A total of 45 fertile eggs from Pescoço Pelado Vermelho broiler breeders were removed on day 10 of incubation from a commercial multistage setter with a capacity of approximately 115,000 eggs (Coopermaq, Santa Catarina, Brazil). The setter operated at 37.5–38.0 °C with 50–60% relative humidity and automatically turned every hour. After the eggs were removed from the setter, the eggshell and its membranes (moistened with 0.9% saline solution) located in the air chamber were carefully removed with tweezers, exposing the CAM. A volume of 200 μL of each EO, diluted or undiluted in GA, as well as GA or FA (diluted in distilled water), was applied directly onto the CAM. All concentrations were the same as those used on the eggshell. A control group, without the application of any sanitizing agent, was also evaluated. Reactions occurring on the membrane were monitored for 5 min and documented through photographs to identify hemorrhage, coagulation, and blood vessel lysis [70].

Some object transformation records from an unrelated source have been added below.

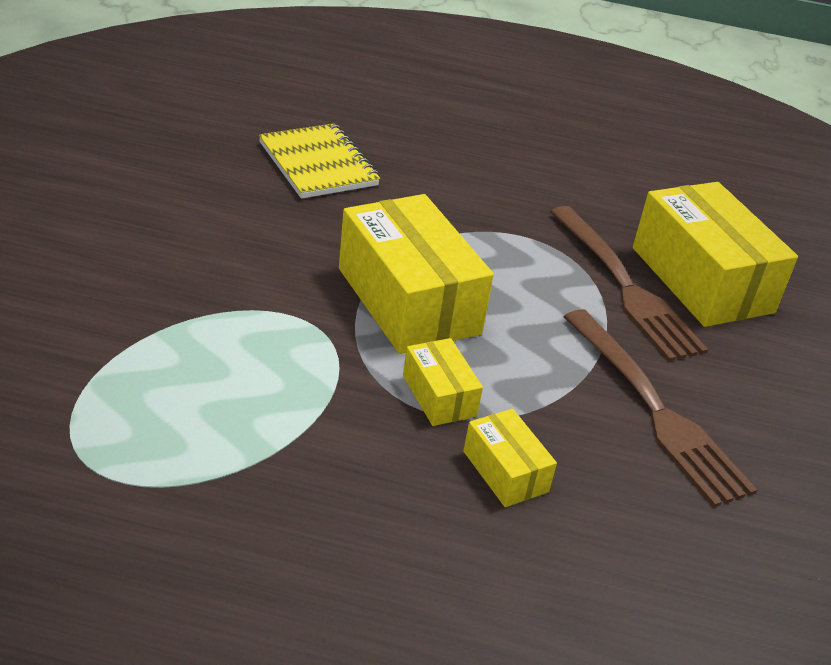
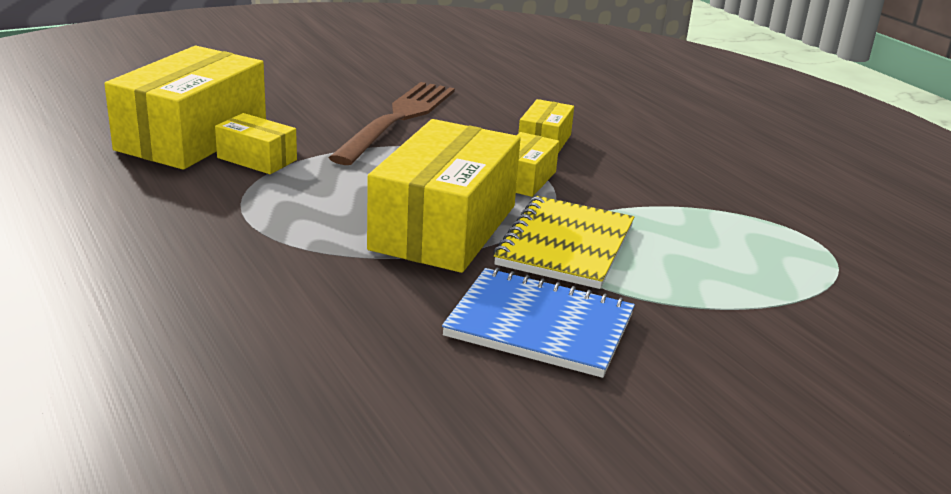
camera: 130 degrees left, 10 degrees down
yellow notebook [259,123,380,199] -> yellow notebook moved to [493,196,634,289]
brown fork [550,206,708,362] -> yellow box [215,113,297,174]
none -> blue notebook [442,268,635,378]

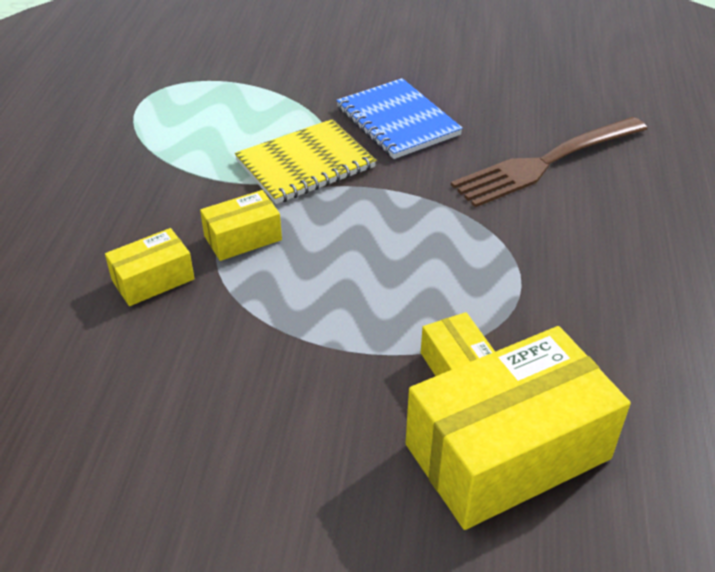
camera: 140 degrees left, 15 degrees up
brown fork [329,82,455,165] -> brown fork moved to [451,117,647,207]
yellow box [367,119,521,273] -> none

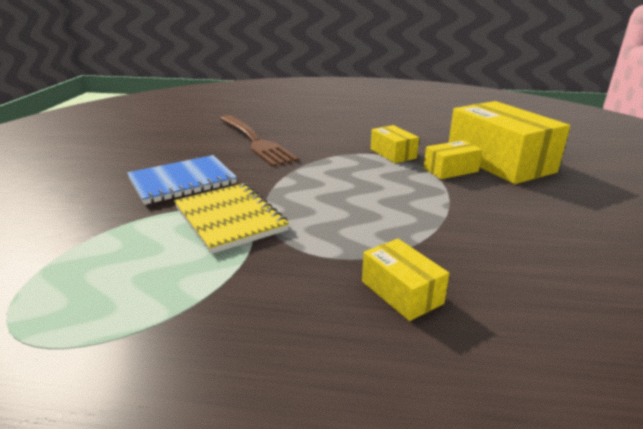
camera: 90 degrees left, 15 degrees down
yellow box [200,190,282,261] -> yellow box moved to [371,125,419,163]

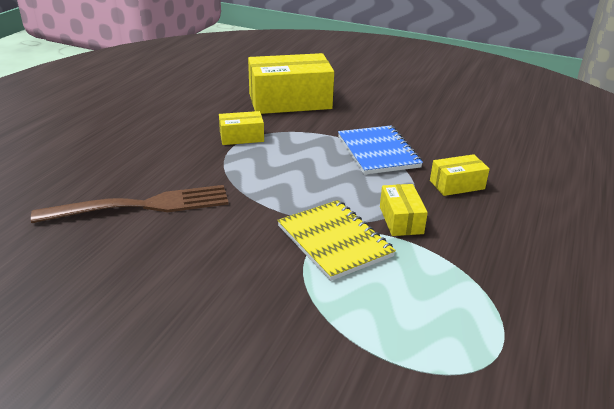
camera: 75 degrees left, 5 degrees up
blue notebook [127,155,237,205] -> blue notebook moved to [338,126,423,175]
yellow notebook [174,183,289,254] -> yellow notebook turned 75 degrees clockwise [277,200,396,281]
yellow box [424,140,482,179] -> yellow box moved to [380,184,428,236]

3.11. Statistical Analysis

Statistical analyses were performed using GraphPad Prism 5 (https://www.graphpad.com) or SAS software version 9.4 (SAS Institute Inc., Cary, NC, USA), with the significance level set at p < 0.05. Data were compared among experimental groups using analysis of variance followed by Tukey’s test (PROC GLM), or the Kruskal–Wallis test (PROC NPAR1WAY) for normally and non-normally distributed data, respectively. The following variables showed normal distribution: EWBS (F(5) = 0.36, p = 0.8704), EWDT (F(5) = 1.67, p = 0.1932), EWL (F(5) = 1.94, p = 0.1374), CW (F(5) = 3.82, p = 0.0156), HI (F(5) = 1.29, p = 0.3124), EED (F(5) = 0.90, p = 0.5051), MED (F(5) = 0.49, p = 0.7825), LED (F(5) = 0.40, p = 0.8420), CE (F(5) = 1.64, p = 0.2005), and yolk sac TAMB (F(5) = 4.64, p = 0.0137). The non-normally distributed variables were the eggshell TAMB (F(5) = 26.54, p < 0.0001) and CQS (χ²(5) = 9.63, p = 0.0863).

4. Conclusions

ZOEO, CFEO, and ROEO were shown to have sanitary and safety compatibility for the commercial sanitization of hatching eggs, contributing to the maintenance of high productivity rates in hatcheries with performance comparable to that of FA. However, future economic analyses should be conducted to verify their financial compatibility. These compounds did not cause severe damage to the eggshell and significantly reduced the bacterial load on the eggshell surface and in the yolk sac, which is essential for minimizing the risk of contamination and infection. Furthermore, the use of EOs resulted in embryos without tracheal issues and in chicks with higher hatch weights than those from eggs treated with FA. Considering their potential residual effects, another important point is that significant genetic damage is unlikely to occur in chicks hatched from eggs sanitized with OEs. However, further studies are needed to confirm this hypothesis, through improvements in the applied methodology or using more specific and sensitive evaluation methods. Finally, the EOs tested in this study, when diluted in GA, should be applied exclusively to the eggshell surface, following the tested concentrations and using appropriate protective equipment such as gloves, masks, and lab coats. It is also recommended that future studies evaluate these protocols using lower concentrations of GA to determine whether potential adverse effects associated with its application to hatching eggs can be minimized.